27.5.10

Léxico: «metatexto»

Quem percebe?


      Asdrúbal d’Aguiar lê e relê o ofício do juiz de instrução que ordenava que se realizasse a autópsia ao cadáver de Sidónio Pais. Algo lhe escapava. «Era o que, de facto, estava escrito no metatexto do ofício» (Mataram o Sidónio!, Francisco Moita Flores. Revisão de Ayala Monteiro. Lisboa: Casa das Letras, 2010, p. 136).
      De dicionários gerais, só o Dicionário Houaiss regista — e com o verbete a precisar de, pelo menos, mais uma acepção — o vocábulo «metatexto». No romance em apreço, o vocábulo apenas se pode referir a um elemento: a data. A chave do ofício encontrou-a Asdrúbal d’Aguiar na data: «Era a data, descobriu de repente: dezassete de Janeiro» (idem, ibidem, p. 136). A generalidade dos leitores vai ter dificuldade em interpretar o vocábulo.

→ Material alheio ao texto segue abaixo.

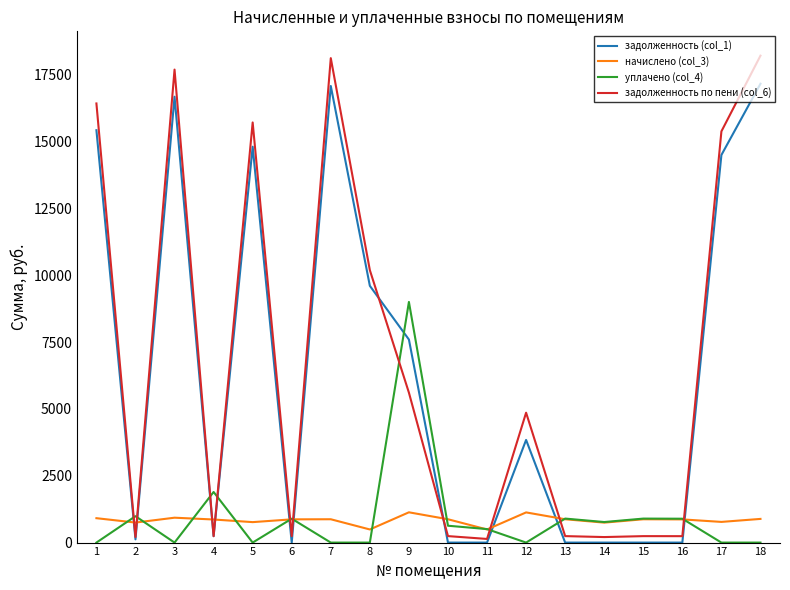

What is the difference between the maximum and minimum values in the уплачено (col_4) series?

9000.0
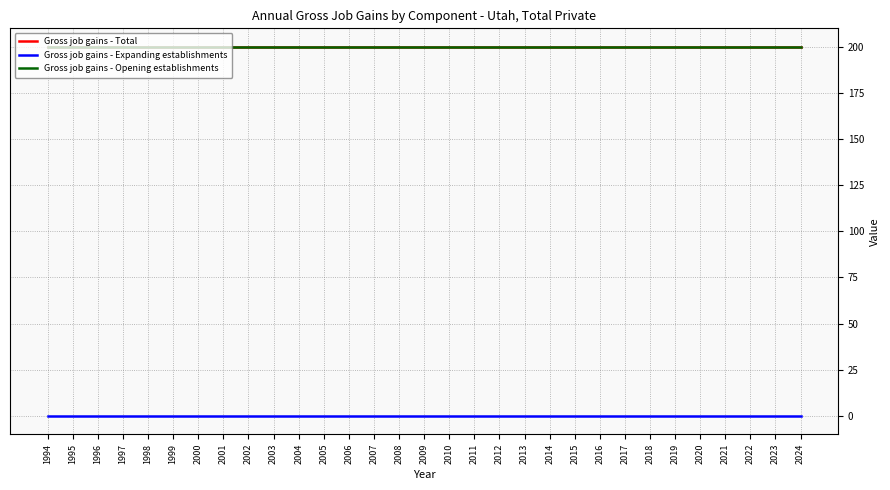

What is the difference between the highest and lowest values at 2009?

200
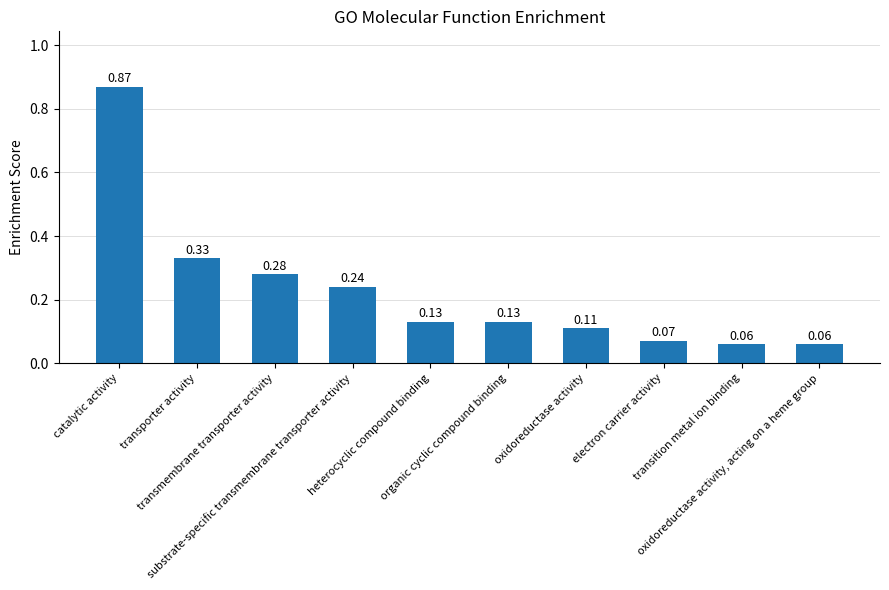

What is the difference between the maximum and second lowest values?

0.8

O conceito de metatexto foi definido pelo crítico literário e ensaísta francês Gérard Genette (n. 1930), representante da chamada «nova crítica» (nouvelle critique), como um texto, interno, externo ou misto, que fala ou instrui sobre outro texto.
      (Só um reparo: há agora esta mania de, nos romances, ser tudo escrito por extenso: datas, idades, medidas... Os numerais estão ameaçados de extinção. Se se tratasse de um revisor inexperiente, ainda compreendia.)

[Post 3507]

3 comentários:

Anna disse...

Não me parece que o entendimento do vocábulo possa ser assim tão problemático para a maioria dos leitores. Sendo que o prefixo "meta" remete para "algo que vai para além de" ou "algo sobre algo", facilmente se perceberá que se está a falar de algum texto (ou parte dele) que está relacionado com o assunto, que dá informações extra sobre o mesmo.
Fala-se em metafísica, metalinguagem, metadados, metamorfose, subentendendo-se esse sentido, portanto não me parece à partida um vocábulo passível de suscitar problemas.
Cumprimentos

Helder Guégués disse...

Os leitores não compreendem coisas muito mais simples.

Venâncio disse...

Pois é. Até os anos («mil novecentos e trinta e sete») aparecem por extenso em livros de ficção. Decerto para evitar um certo ar científico, que assustaria o leitor... Mas só autores «defensivos» se lembram disso.